Ist es Mark nicht langweilig, so lange The Fall zu machen? Nein, denn es gibt ja immer was Neues. Und das Neue ist zur Zeit, daß Mark seine Mitspieler höher einschätzt und ihnen mehr Mitspracherecht einräumt. Der alte Diktator und Monomane lobt den treuen Teil der Band, dessen Bereitschaft seit acht Jahren, nicht selten im Schnitt acht Minuten lange Riffs zu halten und dabei versonnen auf den Boden zu starren, uns auch schon zu so mancher Träne rührte. Und er lobt den Einfluß der neuen Leute, seine Frau und Gitarristin Brix und ihren Sinn für Melodien – laut neueren Infos soll sie für die bei The Fall eh nie vorhandenen Arrangements verantwortlich sein – sowie einen gewissen Simon, der Gitarre und Keyboards spielt und bis vor kurzem als Musiker zeitgenössische E-Musik von Bernd Alois Zimmermann bis Karlheinz Stockhausen aufführen half und mir erzählt, The Fall, das sei das Kreativste, das er je gemacht hätte.
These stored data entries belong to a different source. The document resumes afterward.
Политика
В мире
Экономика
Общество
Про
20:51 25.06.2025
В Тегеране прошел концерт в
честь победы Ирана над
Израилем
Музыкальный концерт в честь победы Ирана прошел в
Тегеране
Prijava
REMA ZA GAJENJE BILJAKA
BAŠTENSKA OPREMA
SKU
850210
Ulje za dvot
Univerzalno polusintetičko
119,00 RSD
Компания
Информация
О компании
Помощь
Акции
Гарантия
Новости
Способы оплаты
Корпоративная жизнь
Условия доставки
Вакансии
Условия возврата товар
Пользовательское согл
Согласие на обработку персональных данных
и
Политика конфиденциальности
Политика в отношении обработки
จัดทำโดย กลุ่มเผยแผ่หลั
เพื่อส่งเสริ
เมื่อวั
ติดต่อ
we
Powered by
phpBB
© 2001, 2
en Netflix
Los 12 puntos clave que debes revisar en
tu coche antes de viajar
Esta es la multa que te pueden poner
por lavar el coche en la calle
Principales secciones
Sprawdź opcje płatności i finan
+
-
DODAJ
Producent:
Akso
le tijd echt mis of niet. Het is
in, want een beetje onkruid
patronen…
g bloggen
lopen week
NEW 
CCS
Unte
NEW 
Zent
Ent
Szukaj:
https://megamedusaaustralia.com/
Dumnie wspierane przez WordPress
„In einer Woche erscheint unsere neue Platte. Der Titel ist zwar klar, aber wir wissen noch nicht, wo wir das Apostroph hinsetzen. Entweder heißt sie ‚This Nation’s Saving Grace‘ oder ‚This Nations ’Saving Grace‘. Ich erzähle davon, daß alle glauben, England sei nur von einer Amerikanisierung und der amerikanischen Politik bedroht. Ich glaube, daß das für Europa und die EG genauso gilt, wir sollten uns auch unbedingt vor einer Europäisierung Englands hüten.“

The Fall waren immer Kommentatoren aktueller Kämpfe, immer sehr wach und negativ fixiert auf die Äußerungen der anderen Hip-Priester, und noch heute liebt es Mark, wenn „Private Eye“, die Satire-Zeitschrift Großbritanniens, in der sich zeitweilig zynische Rechte und zynische, enttäuschte, alte Kommunisten wie Ray Lowry gegenseitig verspotten, Paul Morley in der Rubrik „Pseuds Corner“ bloßstellt. Ansonsten sieht er den heutigen Wert seiner Gruppe eher darin, daß sie noch immer da ist. Sein Publikum ist für ihn keineswegs eine kontinuierlich mitalternde Horde, sondern zur Zeit eine Mischung von Novizen und reumütigen Rückkehrern. Was zutrifft.

„Vor zwei Jahren gab es eine Phase, da haben wir uns fast zu Tode gehungert, die Musik war nicht mehr so intensiv wie heute wieder, und das Publikum war immer noch das alte. Da war es mir langweilig, The Fall weiterzumachen. Aber wir trennten uns einfach von Rough Trade, die damals mit dieser ganzen ekelhaften Everything-But-The-Girl-Working-Week-Scheiße anfingen, und dann ging es aufwärts.“ Dennoch haben sich The Fall, die jetzt bei Beggars Banquet sind (Labelmates von John Cale – Mark: Er hat ein Marc-Riley-Syndrom“ – und Roy Harper, der immer im Büro herumläuft mit Bergen von seinen eigenen Platten unterm Arm und seine eigenen Platten auf voller Lautstärke im Walkmann hört), nicht so sehr verändert. Bei aller neuen Ordnung, bei allen angedeuteten Pop-Melodien oder Disco-Beats, sind sie live – und auch weitgehend auf ihren letzten Platten – die machtvollen Zerstörer aller Rock-Paradiese geblieben, die wir auch heute noch brauchen.

P.S.: Kauft nicht bei den Amis. Das stimmt schon. Aber macht eine Ausnahme bei Hüsker Dü.